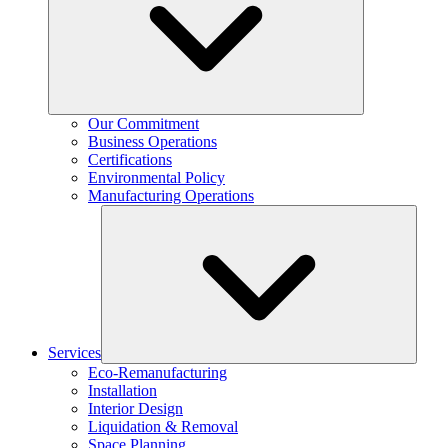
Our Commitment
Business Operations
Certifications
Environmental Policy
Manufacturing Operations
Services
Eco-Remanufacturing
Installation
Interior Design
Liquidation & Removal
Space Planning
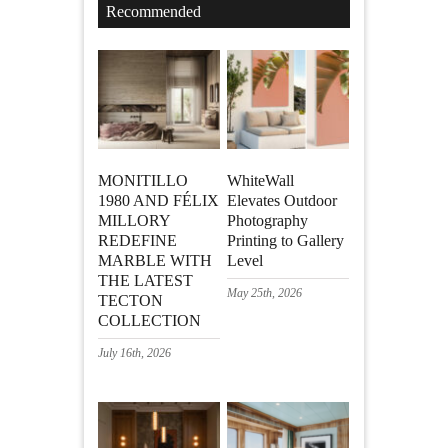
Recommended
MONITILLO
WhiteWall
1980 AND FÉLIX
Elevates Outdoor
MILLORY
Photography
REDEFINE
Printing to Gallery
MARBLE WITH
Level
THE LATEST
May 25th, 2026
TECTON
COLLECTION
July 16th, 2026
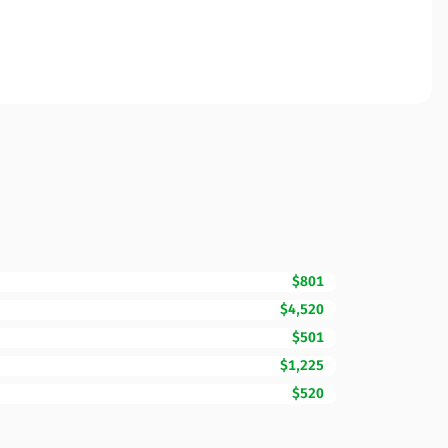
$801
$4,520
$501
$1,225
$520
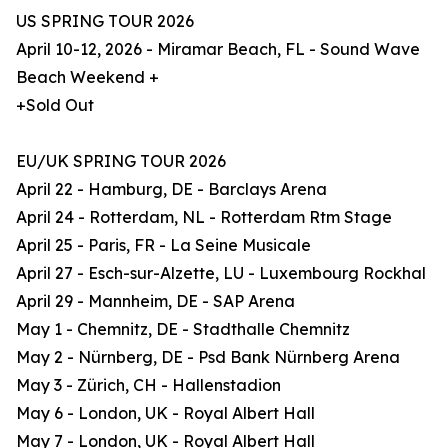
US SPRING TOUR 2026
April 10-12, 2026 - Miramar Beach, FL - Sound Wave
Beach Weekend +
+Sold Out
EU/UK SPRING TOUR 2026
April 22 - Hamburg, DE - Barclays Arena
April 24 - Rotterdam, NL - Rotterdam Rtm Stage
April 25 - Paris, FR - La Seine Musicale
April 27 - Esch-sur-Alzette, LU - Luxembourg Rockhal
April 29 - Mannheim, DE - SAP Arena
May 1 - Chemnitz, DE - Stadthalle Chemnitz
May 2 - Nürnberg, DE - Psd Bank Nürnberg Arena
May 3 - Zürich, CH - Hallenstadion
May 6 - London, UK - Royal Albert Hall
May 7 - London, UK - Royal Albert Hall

* * *

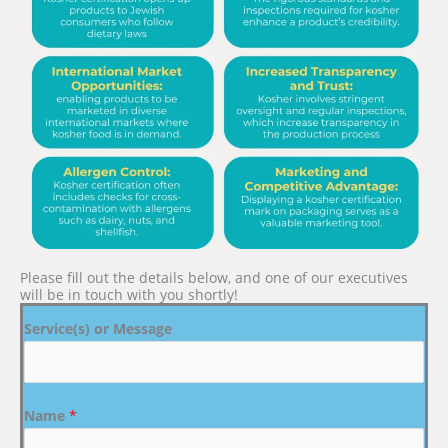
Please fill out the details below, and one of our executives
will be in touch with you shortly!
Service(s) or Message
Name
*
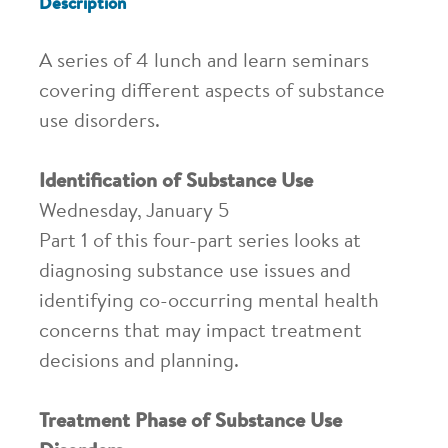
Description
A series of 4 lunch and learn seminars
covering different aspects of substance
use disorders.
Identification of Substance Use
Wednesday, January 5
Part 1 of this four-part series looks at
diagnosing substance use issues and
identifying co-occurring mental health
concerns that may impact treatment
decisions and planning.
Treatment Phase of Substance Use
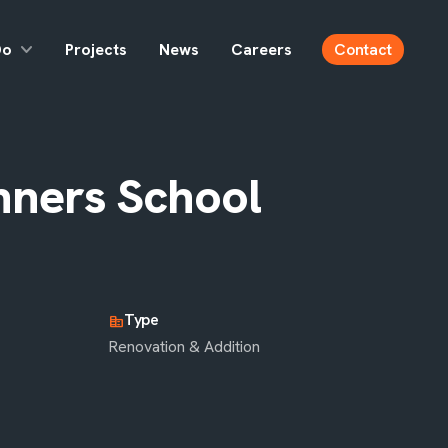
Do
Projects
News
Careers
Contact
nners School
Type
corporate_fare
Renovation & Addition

**BRIEF**:
Quote the lines of the listing above exactly, starting at the line containing "US SPRING TOUR 2026" and ending at the line containing "April 25 - Paris, FR - La Seine Musicale", with both of those lines included.

**RESULT OF THE EXERCISE**:
US SPRING TOUR 2026
April 10-12, 2026 - Miramar Beach, FL - Sound Wave
Beach Weekend +
+Sold Out
EU/UK SPRING TOUR 2026
April 22 - Hamburg, DE - Barclays Arena
April 24 - Rotterdam, NL - Rotterdam Rtm Stage
April 25 - Paris, FR - La Seine Musicale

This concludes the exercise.